__Given problem a__.
Reproduce part of the reflection on church and recovery word for word, beginning at the words "I watched this" and stopping after the words "Mother beside him.".

And so, I refuse to believe in anything that limit our abilities to believe that we can recover or be well.
But more, I need to refuse the predictions that forecast my future or send me to hell.

I sat beside a young man in church yesterday.
His Mother, beautiful as ever, sat beside him.
I saw her.
I saw this and scanned the rest of the congregation.
Church can be a beautiful place.
perhaps this is why this leads to salvation.

I watched this with a quiet heart and secretly weeping.
I am simply a child, lost, not unlike the Prodigal one, but I am not as pure or as wholesome.
I saw the child and the Mother beside him.
And She, like Mary, like the Mother of All, pure and sweet; she is beautiful yet, humanized by a world around her.

I know there are reasons why we are who we are.
I know there are reasons why we go or why we stay.
I know that I have been blind.
I know that as man thinketh, so shall he be.

Holy Mary, Mother of God, pray for us sinners, now and at the hour of our death.
Amen.
I still remember that day at that old Church in Callicoon, New York back in the winter 1990—

And here I am
March 2026.

To the teachers, the healthcare professionals, the arresting officers, and to people, good, bad or indifferent who predicted my failure and death—

I think you should have bet heavy on the over.

__Given problem b__.
Output the lines of the records as a JSON list of strings, one string per line with blank lines omitted, beginning at the line that contains "family: Salicaceae" and stopping after the last line of the records. Leave the pictures out.

__Dataset entries__.
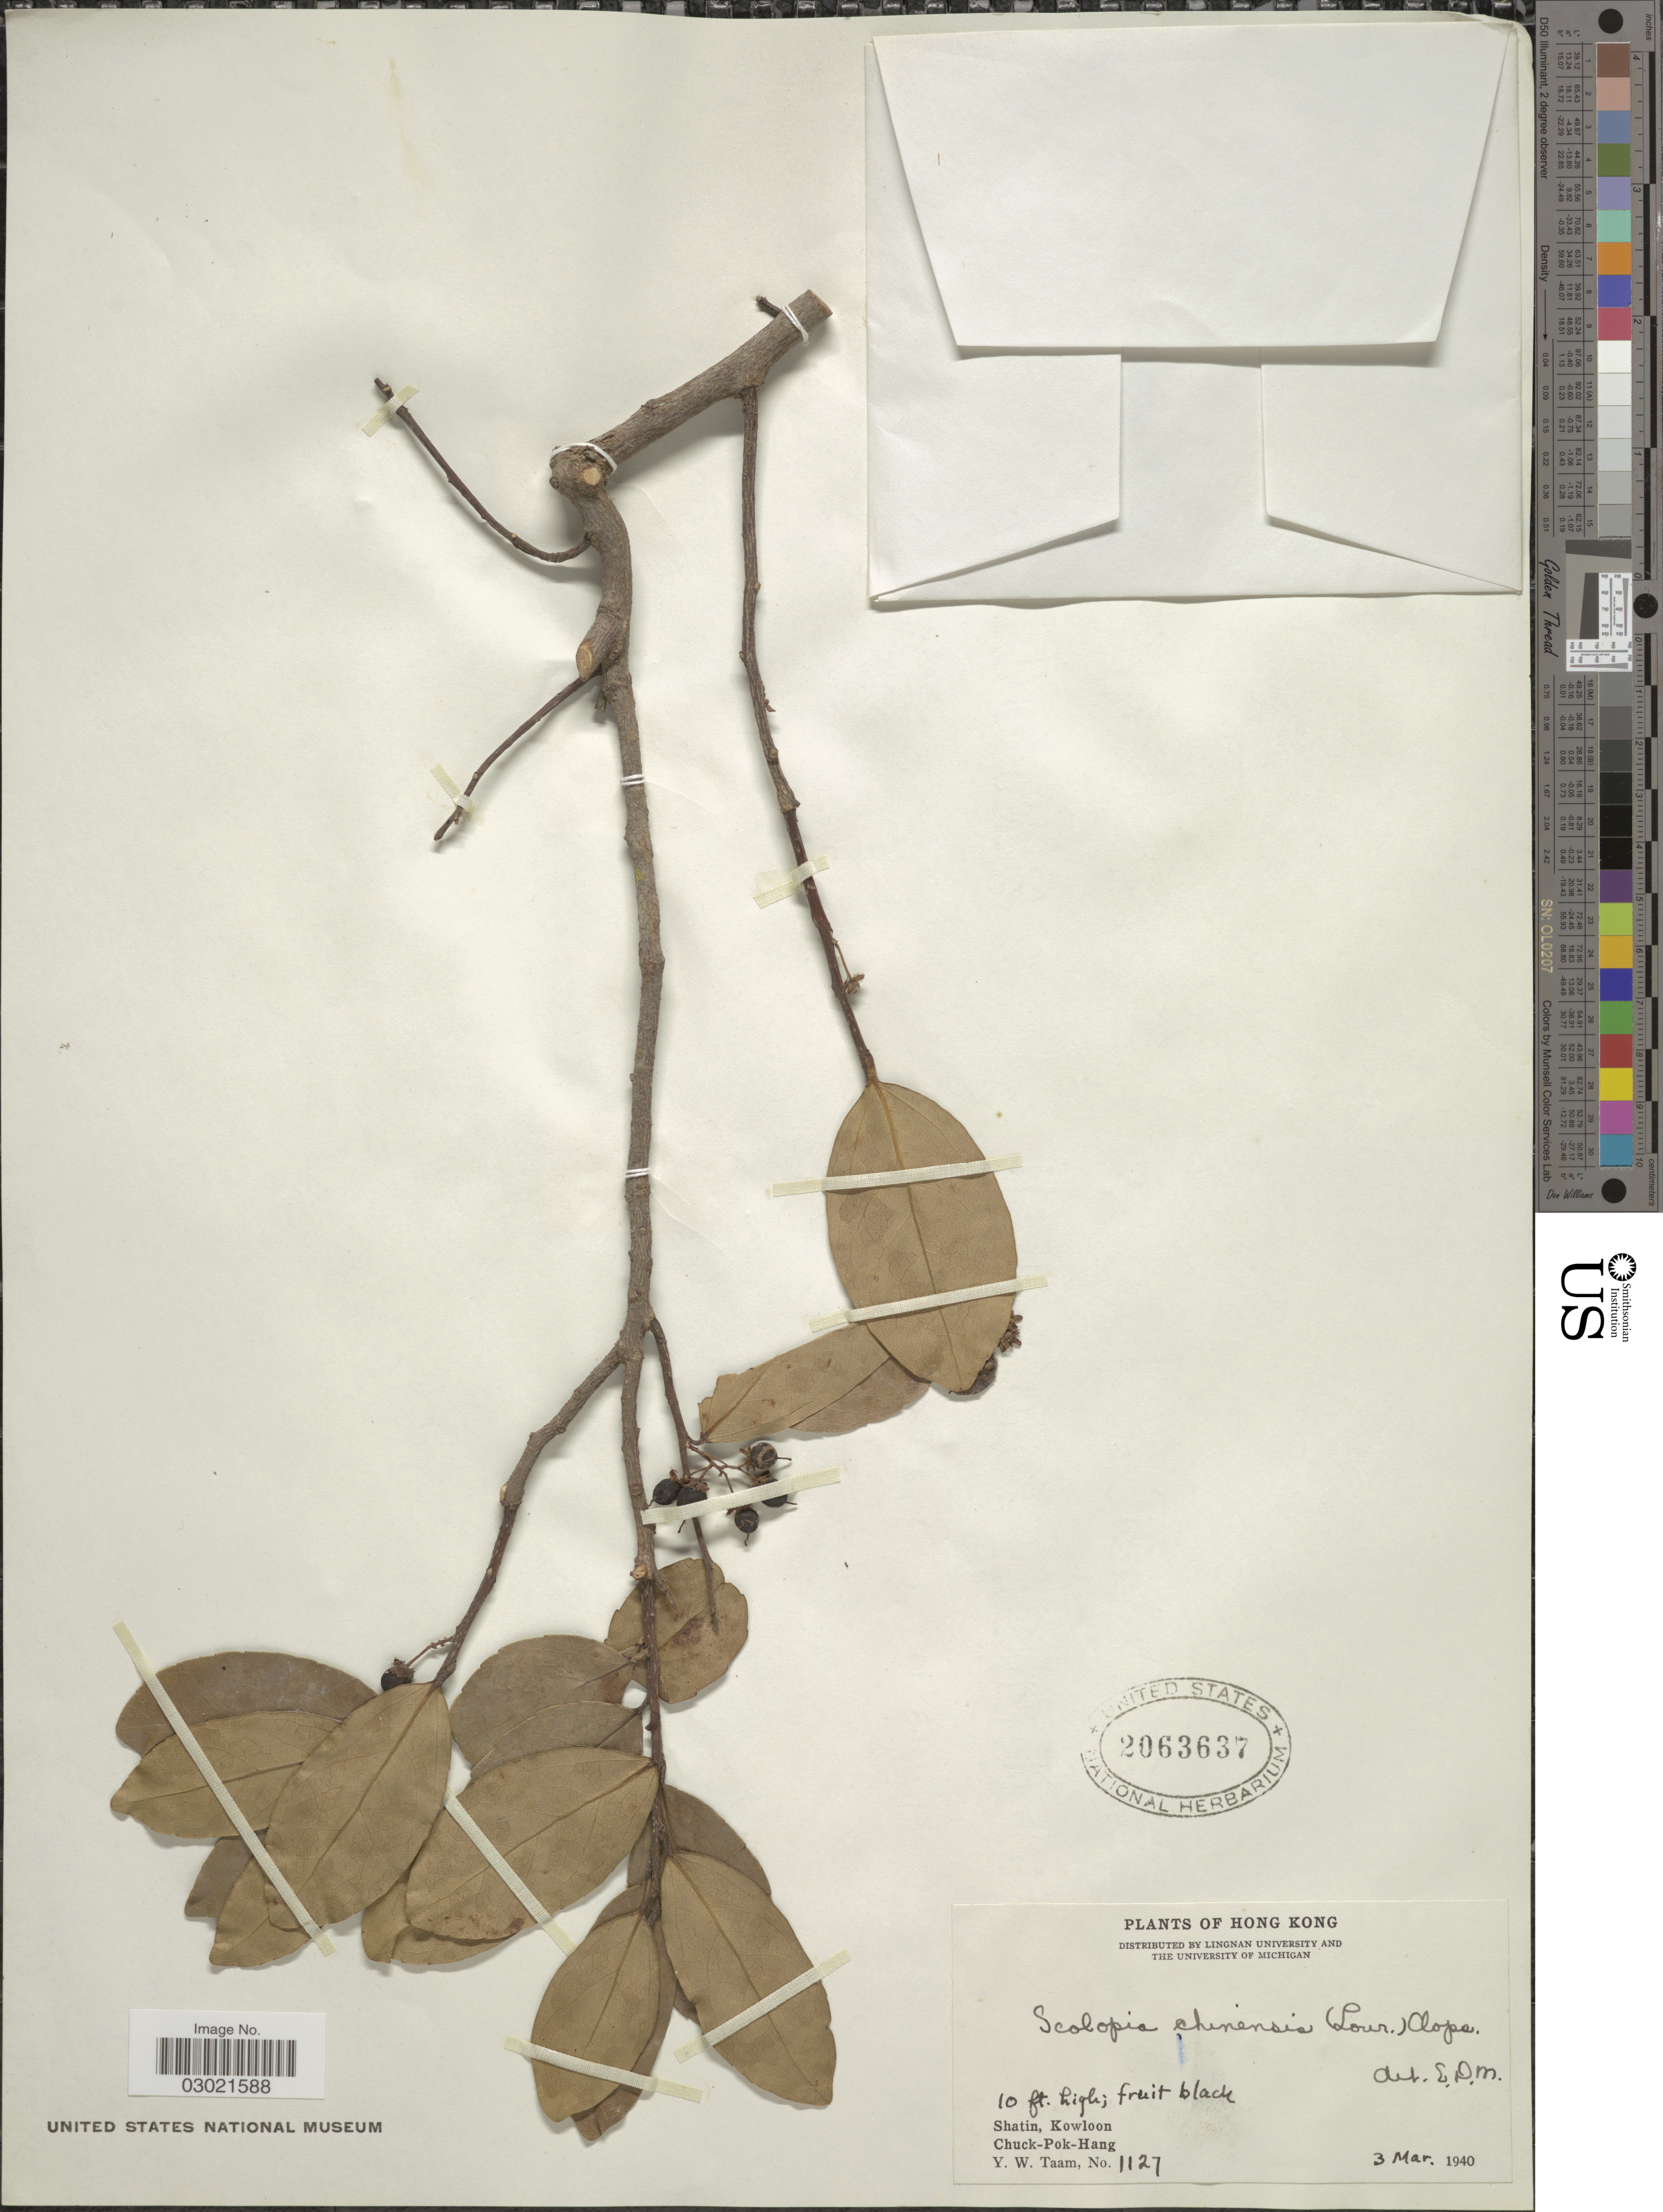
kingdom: Plantae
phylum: Tracheophyta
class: Magnoliopsida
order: Malpighiales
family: Salicaceae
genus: Scolopia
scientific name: Scolopia chinensis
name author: (Lour.) Clos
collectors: Y. W. Taam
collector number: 1127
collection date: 1940-03-03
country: China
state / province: Hong Kong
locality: Shatin, Kowloon. Chunk-Pok-Hang.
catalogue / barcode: US 2063637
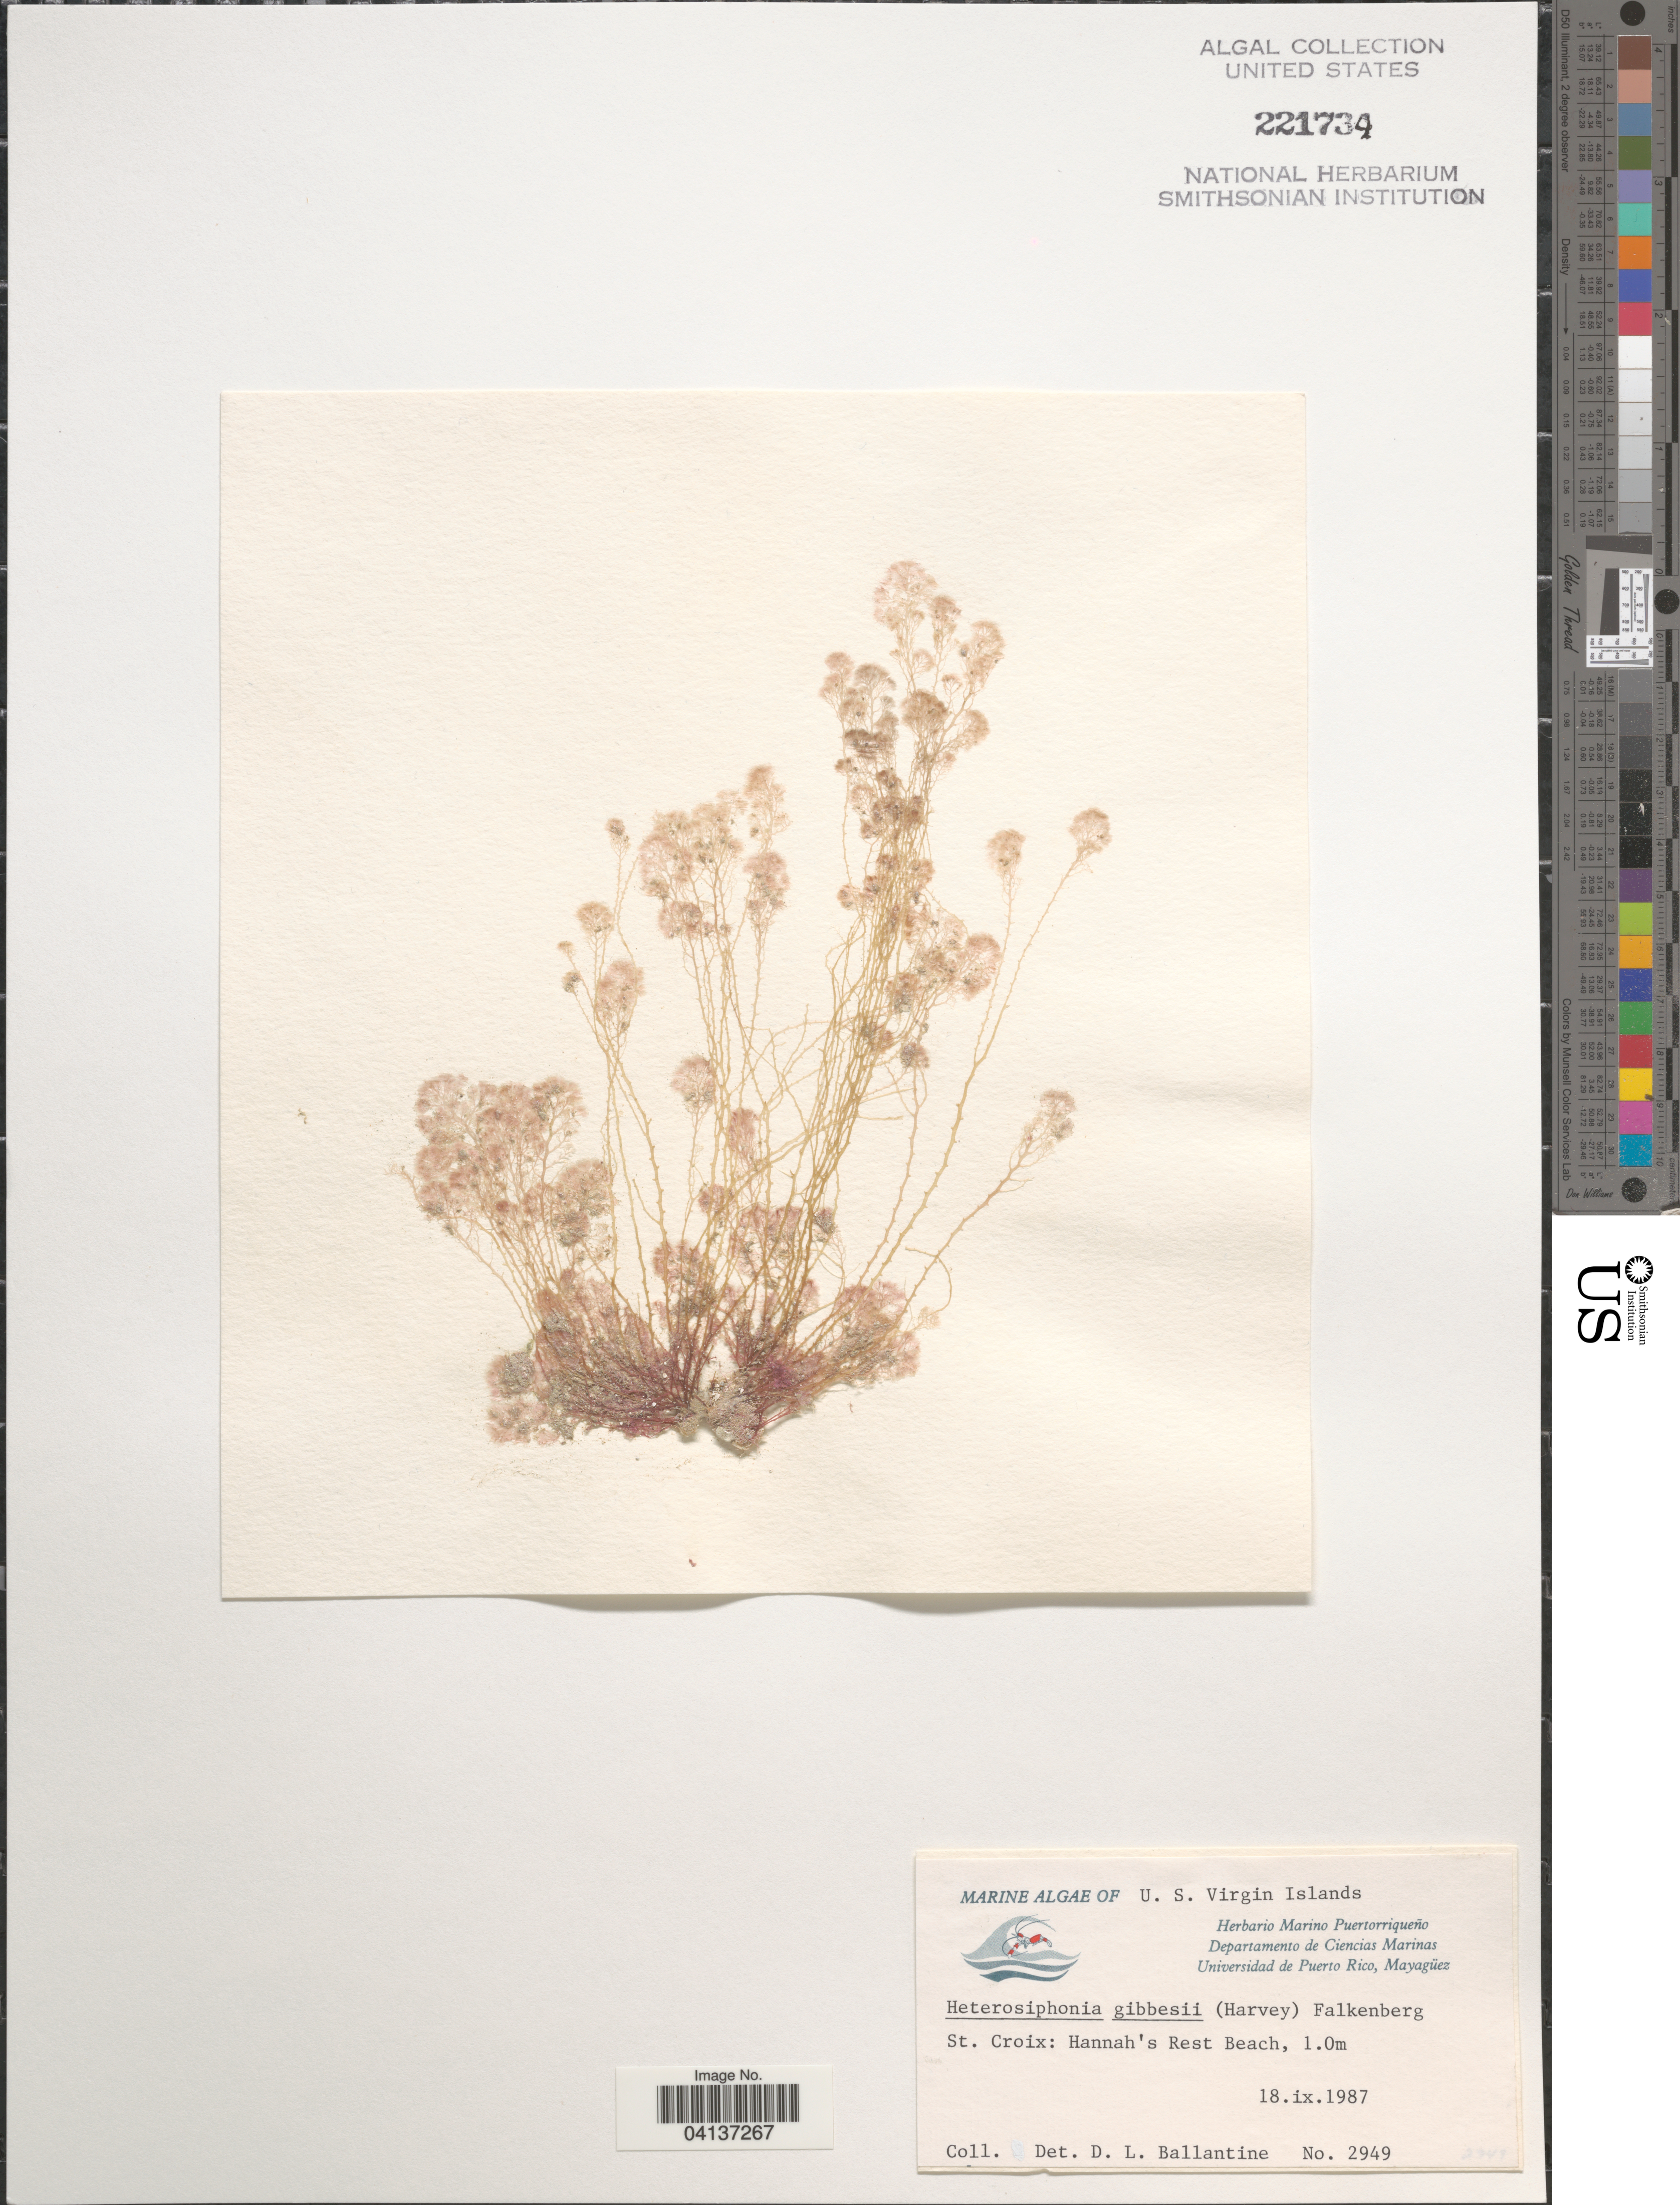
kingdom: Plantae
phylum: Rhodophyta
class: Florideophyceae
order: Ceramiales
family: Dasyaceae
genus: Heterosiphonia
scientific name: Heterosiphonia gibbesii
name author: (Harv.)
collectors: D.L. Ballantine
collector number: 2949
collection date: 1987-09-18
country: U.S. Virgin Islands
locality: St. Croix: Hannah's Rest Beach.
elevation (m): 1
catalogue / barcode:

__Result a__.
I watched this with a quiet heart and secretly weeping.
I am simply a child, lost, not unlike the Prodigal one, but I am not as pure or as wholesome.
I saw the child and the Mother beside him.

__Result b__.
[
  "family: Salicaceae",
  "genus: Scolopia",
  "scientific name: Scolopia chinensis",
  "name author: (Lour.) Clos",
  "collectors: Y. W. Taam",
  "collector number: 1127",
  "collection date: 1940-03-03",
  "country: China",
  "state / province: Hong Kong",
  "locality: Shatin, Kowloon. Chunk-Pok-Hang.",
  "catalogue / barcode: US 2063637",
  "kingdom: Plantae",
  "phylum: Rhodophyta",
  "class: Florideophyceae",
  "order: Ceramiales",
  "family: Dasyaceae",
  "genus: Heterosiphonia",
  "scientific name: Heterosiphonia gibbesii",
  "name author: (Harv.)",
  "collectors: D.L. Ballantine",
  "collector number: 2949",
  "collection date: 1987-09-18",
  "country: U.S. Virgin Islands",
  "locality: St. Croix: Hannah's Rest Beach.",
  "elevation (m): 1",
  "catalogue / barcode:"
]